ABXplay

Christine Keshishyan

Head of Business Development

12 June 2026

What really happens after a game is launched — and what studios need to understand about operator partnerships today.

A good game does not automatically get noticed anymore. The lobby is too crowded for that.

Christine Keshishyan

Everyone says studios want distribution — but be honest: what’s actually harder today, building a good game or getting operators to give it real visibility after launch?

The hard truth is that a good game does not automatically get noticed anymore. The lobby is too crowded for that, so if I had to choose, I’d say visibility after launch is the tougher part now. Building a good game still takes a lot of work.

Markets behave differently, players react to different themes and mechanics, and a title that performs well in one GEO can easily fall flat in another. So research, localisation and operator feedback are not optional anymore. But even when the game is good, operators see new releases constantly.

Without proper support, a strong title can lose attention very quickly. For us, launch is not “the game is live, good luck.” If the title lands in the lobby and there is no support to help the operator position it, promote it, or adapt it to the market, the launch is already half-lost.
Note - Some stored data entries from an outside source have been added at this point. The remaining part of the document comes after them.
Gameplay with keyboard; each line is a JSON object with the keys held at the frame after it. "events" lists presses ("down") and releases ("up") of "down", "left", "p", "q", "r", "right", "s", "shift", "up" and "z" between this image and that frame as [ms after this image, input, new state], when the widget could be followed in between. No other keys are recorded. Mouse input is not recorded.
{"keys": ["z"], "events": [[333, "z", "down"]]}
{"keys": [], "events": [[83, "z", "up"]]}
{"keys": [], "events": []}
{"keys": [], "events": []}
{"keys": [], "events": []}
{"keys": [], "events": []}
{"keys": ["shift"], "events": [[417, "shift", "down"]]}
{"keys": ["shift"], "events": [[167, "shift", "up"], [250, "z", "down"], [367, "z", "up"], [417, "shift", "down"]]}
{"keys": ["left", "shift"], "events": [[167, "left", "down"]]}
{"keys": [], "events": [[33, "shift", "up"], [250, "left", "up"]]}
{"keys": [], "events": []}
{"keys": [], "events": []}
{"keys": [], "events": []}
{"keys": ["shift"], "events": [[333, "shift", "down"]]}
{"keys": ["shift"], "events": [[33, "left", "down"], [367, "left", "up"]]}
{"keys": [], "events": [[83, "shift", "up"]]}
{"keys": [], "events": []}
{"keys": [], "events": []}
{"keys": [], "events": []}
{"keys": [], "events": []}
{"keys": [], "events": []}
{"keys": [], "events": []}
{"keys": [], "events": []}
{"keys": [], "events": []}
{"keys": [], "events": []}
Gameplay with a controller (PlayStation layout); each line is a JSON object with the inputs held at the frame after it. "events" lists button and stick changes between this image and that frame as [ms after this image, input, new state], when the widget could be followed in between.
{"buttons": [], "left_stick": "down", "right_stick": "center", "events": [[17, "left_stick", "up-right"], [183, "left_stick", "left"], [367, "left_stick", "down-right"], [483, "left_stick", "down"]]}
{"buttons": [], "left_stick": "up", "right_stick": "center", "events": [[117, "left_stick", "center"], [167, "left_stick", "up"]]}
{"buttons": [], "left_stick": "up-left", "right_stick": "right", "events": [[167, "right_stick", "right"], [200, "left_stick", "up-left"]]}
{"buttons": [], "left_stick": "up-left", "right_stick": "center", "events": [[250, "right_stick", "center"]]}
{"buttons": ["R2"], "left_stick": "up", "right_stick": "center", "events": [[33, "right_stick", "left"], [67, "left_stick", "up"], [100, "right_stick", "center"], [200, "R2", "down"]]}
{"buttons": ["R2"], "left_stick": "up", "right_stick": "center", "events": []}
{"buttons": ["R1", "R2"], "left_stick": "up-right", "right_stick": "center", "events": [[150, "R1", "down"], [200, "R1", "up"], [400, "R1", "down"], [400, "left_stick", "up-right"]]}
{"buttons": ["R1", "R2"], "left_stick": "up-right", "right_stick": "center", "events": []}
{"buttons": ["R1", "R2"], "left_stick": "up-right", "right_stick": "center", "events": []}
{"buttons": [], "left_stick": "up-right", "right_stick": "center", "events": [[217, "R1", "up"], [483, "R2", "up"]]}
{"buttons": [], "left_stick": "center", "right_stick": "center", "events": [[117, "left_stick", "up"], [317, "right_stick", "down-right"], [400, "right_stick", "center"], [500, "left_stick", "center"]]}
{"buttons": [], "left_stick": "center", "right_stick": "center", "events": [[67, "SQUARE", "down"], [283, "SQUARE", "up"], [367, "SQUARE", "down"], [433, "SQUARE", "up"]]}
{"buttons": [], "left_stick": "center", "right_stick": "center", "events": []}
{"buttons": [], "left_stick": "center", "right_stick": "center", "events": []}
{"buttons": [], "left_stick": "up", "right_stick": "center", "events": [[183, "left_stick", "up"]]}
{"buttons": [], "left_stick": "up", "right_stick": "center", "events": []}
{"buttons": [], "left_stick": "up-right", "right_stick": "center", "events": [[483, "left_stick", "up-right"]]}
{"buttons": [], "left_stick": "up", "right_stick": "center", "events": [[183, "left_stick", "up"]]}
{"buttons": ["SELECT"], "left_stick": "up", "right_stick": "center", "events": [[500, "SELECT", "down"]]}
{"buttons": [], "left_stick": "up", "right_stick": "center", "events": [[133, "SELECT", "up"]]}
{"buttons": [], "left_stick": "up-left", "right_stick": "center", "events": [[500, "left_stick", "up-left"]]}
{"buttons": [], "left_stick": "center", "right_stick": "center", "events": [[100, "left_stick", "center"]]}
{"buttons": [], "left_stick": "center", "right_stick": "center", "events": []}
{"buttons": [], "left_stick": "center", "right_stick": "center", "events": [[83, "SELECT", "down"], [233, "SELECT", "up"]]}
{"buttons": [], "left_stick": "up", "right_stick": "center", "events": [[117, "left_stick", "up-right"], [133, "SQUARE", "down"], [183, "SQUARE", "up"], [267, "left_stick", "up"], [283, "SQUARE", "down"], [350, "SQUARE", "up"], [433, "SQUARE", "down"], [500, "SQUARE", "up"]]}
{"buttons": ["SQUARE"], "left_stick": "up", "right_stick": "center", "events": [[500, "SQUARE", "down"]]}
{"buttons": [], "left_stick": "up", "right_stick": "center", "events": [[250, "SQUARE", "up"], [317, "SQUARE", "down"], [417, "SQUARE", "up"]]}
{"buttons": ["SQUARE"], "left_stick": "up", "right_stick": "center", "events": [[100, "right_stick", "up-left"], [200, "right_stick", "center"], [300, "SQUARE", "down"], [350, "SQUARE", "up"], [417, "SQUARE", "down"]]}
If you had access to affiliate demand data before building a game, what would genuinely change in your roadmap? Or do studios still mostly build based on instinct and internal assumptions?

There is already a lot of data in the industry. The problem is not getting another dashboard, but understanding which signal is actually useful before everyone else sees it too. So yes, affiliate demand data would affect what we build next.

Not in a dramatic way, but in a practical one — because most established studios are already working with several inputs at once. There is market research, operator feedback, performance data, and a lot of watching how different markets behave. But things move fast.

A theme can look strong now and feel tired by the time the game is ready. For ABXplay, affiliate data would mostly help us make sharper calls: which themes are easier to promote, which mechanics have real interest, which features make sense for a certain GEO, and when a release has a better chance to land. Still, data shows what has already happened.

You need judgement for what comes next.

What’s a broken part of the current studio–operator ecosystem that nobody wants to admit publicly? Too many releases? Weak distribution? Fake launch hype?

Partnership has become one of those words everyone uses but not everyone actually practices, and that is one of the biggest issues in the studio–operator ecosystem. The industry talks about partnership, but many operators still receive the same pitch, the same promo ideas, the same launch materials, just with a different logo. At that point, you have to ask: are we really building a partnership, or just sending another package and hoping it lands?

Every operator is dealing with a different audience, market, budget and pressure. What works for one partner can be useless for another. And yes, content saturation is real.

Operators are flooded with releases, so another “big launch” does not mean much unless it is actually supported. More games will not fix the crowded lobby problem. The studios with an edge will be the ones that understand the partner properly: the market, the audience, the pressure, and the kind of launch support that actually keeps a game visible.